#### [DATA RECORDS]
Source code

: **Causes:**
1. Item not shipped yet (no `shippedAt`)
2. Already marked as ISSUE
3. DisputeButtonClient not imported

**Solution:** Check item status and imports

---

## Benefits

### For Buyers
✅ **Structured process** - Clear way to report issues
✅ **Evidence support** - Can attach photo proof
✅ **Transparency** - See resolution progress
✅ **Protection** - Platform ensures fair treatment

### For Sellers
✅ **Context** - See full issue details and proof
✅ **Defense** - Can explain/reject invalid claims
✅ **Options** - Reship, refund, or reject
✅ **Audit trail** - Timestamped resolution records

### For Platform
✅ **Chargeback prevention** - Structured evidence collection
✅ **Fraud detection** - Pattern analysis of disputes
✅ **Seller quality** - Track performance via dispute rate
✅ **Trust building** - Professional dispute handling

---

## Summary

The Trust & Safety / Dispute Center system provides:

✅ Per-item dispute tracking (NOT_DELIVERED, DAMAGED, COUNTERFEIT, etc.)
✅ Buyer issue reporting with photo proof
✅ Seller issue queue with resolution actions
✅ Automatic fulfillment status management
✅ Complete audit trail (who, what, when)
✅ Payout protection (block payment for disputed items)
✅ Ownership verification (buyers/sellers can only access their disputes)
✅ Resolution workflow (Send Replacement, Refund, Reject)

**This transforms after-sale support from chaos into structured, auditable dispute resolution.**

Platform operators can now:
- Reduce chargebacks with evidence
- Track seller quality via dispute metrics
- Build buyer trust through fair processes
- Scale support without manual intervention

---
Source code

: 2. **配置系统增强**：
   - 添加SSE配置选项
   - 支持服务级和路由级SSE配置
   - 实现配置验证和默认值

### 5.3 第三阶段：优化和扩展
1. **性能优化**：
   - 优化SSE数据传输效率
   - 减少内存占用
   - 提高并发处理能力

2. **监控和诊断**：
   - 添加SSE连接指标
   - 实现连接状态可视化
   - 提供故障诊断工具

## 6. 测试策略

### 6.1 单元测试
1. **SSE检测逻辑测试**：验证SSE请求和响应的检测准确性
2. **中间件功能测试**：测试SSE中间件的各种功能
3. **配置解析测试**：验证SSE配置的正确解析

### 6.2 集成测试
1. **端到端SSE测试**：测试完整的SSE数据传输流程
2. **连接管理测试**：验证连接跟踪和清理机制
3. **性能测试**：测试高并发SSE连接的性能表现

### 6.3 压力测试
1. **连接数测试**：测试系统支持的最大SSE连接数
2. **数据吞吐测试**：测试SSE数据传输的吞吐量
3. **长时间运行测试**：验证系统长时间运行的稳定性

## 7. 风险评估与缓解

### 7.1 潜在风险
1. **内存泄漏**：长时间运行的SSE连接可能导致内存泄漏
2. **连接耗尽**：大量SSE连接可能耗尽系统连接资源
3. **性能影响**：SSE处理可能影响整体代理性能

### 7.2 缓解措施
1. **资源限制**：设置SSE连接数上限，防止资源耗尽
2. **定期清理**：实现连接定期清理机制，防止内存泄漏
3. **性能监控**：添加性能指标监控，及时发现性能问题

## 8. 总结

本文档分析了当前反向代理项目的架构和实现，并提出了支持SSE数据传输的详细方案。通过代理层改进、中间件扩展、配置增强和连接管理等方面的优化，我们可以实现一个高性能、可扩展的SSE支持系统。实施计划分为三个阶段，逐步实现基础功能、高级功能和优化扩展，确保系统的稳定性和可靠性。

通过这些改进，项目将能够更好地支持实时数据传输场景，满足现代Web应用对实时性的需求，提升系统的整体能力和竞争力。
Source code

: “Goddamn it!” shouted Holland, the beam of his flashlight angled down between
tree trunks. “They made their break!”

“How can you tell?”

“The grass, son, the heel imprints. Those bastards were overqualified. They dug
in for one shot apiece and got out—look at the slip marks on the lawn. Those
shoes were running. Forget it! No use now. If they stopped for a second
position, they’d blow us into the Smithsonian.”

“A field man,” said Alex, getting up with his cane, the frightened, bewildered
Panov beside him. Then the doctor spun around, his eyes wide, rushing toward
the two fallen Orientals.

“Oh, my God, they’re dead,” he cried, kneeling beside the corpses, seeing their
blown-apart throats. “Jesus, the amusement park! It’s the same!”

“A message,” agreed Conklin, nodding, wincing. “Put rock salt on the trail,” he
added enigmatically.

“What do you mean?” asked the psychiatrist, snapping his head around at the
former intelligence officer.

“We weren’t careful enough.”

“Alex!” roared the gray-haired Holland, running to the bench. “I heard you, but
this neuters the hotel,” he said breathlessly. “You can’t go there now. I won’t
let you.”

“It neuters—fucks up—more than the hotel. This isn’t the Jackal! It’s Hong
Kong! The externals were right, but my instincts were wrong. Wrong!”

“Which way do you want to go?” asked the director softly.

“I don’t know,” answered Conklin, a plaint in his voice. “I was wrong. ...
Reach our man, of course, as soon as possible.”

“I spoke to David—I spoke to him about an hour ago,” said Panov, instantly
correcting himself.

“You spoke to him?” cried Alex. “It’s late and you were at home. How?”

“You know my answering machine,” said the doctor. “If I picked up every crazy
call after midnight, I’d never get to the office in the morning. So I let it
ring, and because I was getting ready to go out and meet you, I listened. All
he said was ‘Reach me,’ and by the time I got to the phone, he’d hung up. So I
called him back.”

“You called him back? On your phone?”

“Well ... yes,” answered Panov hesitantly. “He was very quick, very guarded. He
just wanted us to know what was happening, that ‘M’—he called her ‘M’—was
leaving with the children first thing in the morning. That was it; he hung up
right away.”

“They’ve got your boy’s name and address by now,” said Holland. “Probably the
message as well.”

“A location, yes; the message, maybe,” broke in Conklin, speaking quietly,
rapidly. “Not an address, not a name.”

#### [TASK STATEMENT]
Reproduce all of the data above word for word, with nothing changed or left out.

#### [REPLY]
Source code

: **Causes:**
1. Item not shipped yet (no `shippedAt`)
2. Already marked as ISSUE
3. DisputeButtonClient not imported

**Solution:** Check item status and imports

---

## Benefits

### For Buyers
✅ **Structured process** - Clear way to report issues
✅ **Evidence support** - Can attach photo proof
✅ **Transparency** - See resolution progress
✅ **Protection** - Platform ensures fair treatment

### For Sellers
✅ **Context** - See full issue details and proof
✅ **Defense** - Can explain/reject invalid claims
✅ **Options** - Reship, refund, or reject
✅ **Audit trail** - Timestamped resolution records

### For Platform
✅ **Chargeback prevention** - Structured evidence collection
✅ **Fraud detection** - Pattern analysis of disputes
✅ **Seller quality** - Track performance via dispute rate
✅ **Trust building** - Professional dispute handling

---

## Summary

The Trust & Safety / Dispute Center system provides:

✅ Per-item dispute tracking (NOT_DELIVERED, DAMAGED, COUNTERFEIT, etc.)
✅ Buyer issue reporting with photo proof
✅ Seller issue queue with resolution actions
✅ Automatic fulfillment status management
✅ Complete audit trail (who, what, when)
✅ Payout protection (block payment for disputed items)
✅ Ownership verification (buyers/sellers can only access their disputes)
✅ Resolution workflow (Send Replacement, Refund, Reject)

**This transforms after-sale support from chaos into structured, auditable dispute resolution.**

Platform operators can now:
- Reduce chargebacks with evidence
- Track seller quality via dispute metrics
- Build buyer trust through fair processes
- Scale support without manual intervention

---
Source code

: 2. **配置系统增强**：
   - 添加SSE配置选项
   - 支持服务级和路由级SSE配置
   - 实现配置验证和默认值

### 5.3 第三阶段：优化和扩展
1. **性能优化**：
   - 优化SSE数据传输效率
   - 减少内存占用
   - 提高并发处理能力

2. **监控和诊断**：
   - 添加SSE连接指标
   - 实现连接状态可视化
   - 提供故障诊断工具

## 6. 测试策略

### 6.1 单元测试
1. **SSE检测逻辑测试**：验证SSE请求和响应的检测准确性
2. **中间件功能测试**：测试SSE中间件的各种功能
3. **配置解析测试**：验证SSE配置的正确解析

### 6.2 集成测试
1. **端到端SSE测试**：测试完整的SSE数据传输流程
2. **连接管理测试**：验证连接跟踪和清理机制
3. **性能测试**：测试高并发SSE连接的性能表现

### 6.3 压力测试
1. **连接数测试**：测试系统支持的最大SSE连接数
2. **数据吞吐测试**：测试SSE数据传输的吞吐量
3. **长时间运行测试**：验证系统长时间运行的稳定性

## 7. 风险评估与缓解

### 7.1 潜在风险
1. **内存泄漏**：长时间运行的SSE连接可能导致内存泄漏
2. **连接耗尽**：大量SSE连接可能耗尽系统连接资源
3. **性能影响**：SSE处理可能影响整体代理性能

### 7.2 缓解措施
1. **资源限制**：设置SSE连接数上限，防止资源耗尽
2. **定期清理**：实现连接定期清理机制，防止内存泄漏
3. **性能监控**：添加性能指标监控，及时发现性能问题

## 8. 总结

本文档分析了当前反向代理项目的架构和实现，并提出了支持SSE数据传输的详细方案。通过代理层改进、中间件扩展、配置增强和连接管理等方面的优化，我们可以实现一个高性能、可扩展的SSE支持系统。实施计划分为三个阶段，逐步实现基础功能、高级功能和优化扩展，确保系统的稳定性和可靠性。

通过这些改进，项目将能够更好地支持实时数据传输场景，满足现代Web应用对实时性的需求，提升系统的整体能力和竞争力。
Source code

: “Goddamn it!” shouted Holland, the beam of his flashlight angled down between
tree trunks. “They made their break!”

“How can you tell?”

“The grass, son, the heel imprints. Those bastards were overqualified. They dug
in for one shot apiece and got out—look at the slip marks on the lawn. Those
shoes were running. Forget it! No use now. If they stopped for a second
position, they’d blow us into the Smithsonian.”

“A field man,” said Alex, getting up with his cane, the frightened, bewildered
Panov beside him. Then the doctor spun around, his eyes wide, rushing toward
the two fallen Orientals.

“Oh, my God, they’re dead,” he cried, kneeling beside the corpses, seeing their
blown-apart throats. “Jesus, the amusement park! It’s the same!”

“A message,” agreed Conklin, nodding, wincing. “Put rock salt on the trail,” he
added enigmatically.

“What do you mean?” asked the psychiatrist, snapping his head around at the
former intelligence officer.

“We weren’t careful enough.”

“Alex!” roared the gray-haired Holland, running to the bench. “I heard you, but
this neuters the hotel,” he said breathlessly. “You can’t go there now. I won’t
let you.”

“It neuters—fucks up—more than the hotel. This isn’t the Jackal! It’s Hong
Kong! The externals were right, but my instincts were wrong. Wrong!”

“Which way do you want to go?” asked the director softly.

“I don’t know,” answered Conklin, a plaint in his voice. “I was wrong. ...
Reach our man, of course, as soon as possible.”

“I spoke to David—I spoke to him about an hour ago,” said Panov, instantly
correcting himself.

“You spoke to him?” cried Alex. “It’s late and you were at home. How?”

“You know my answering machine,” said the doctor. “If I picked up every crazy
call after midnight, I’d never get to the office in the morning. So I let it
ring, and because I was getting ready to go out and meet you, I listened. All
he said was ‘Reach me,’ and by the time I got to the phone, he’d hung up. So I
called him back.”

“You called him back? On your phone?”

“Well ... yes,” answered Panov hesitantly. “He was very quick, very guarded. He
just wanted us to know what was happening, that ‘M’—he called her ‘M’—was
leaving with the children first thing in the morning. That was it; he hung up
right away.”

“They’ve got your boy’s name and address by now,” said Holland. “Probably the
message as well.”

“A location, yes; the message, maybe,” broke in Conklin, speaking quietly,
rapidly. “Not an address, not a name.”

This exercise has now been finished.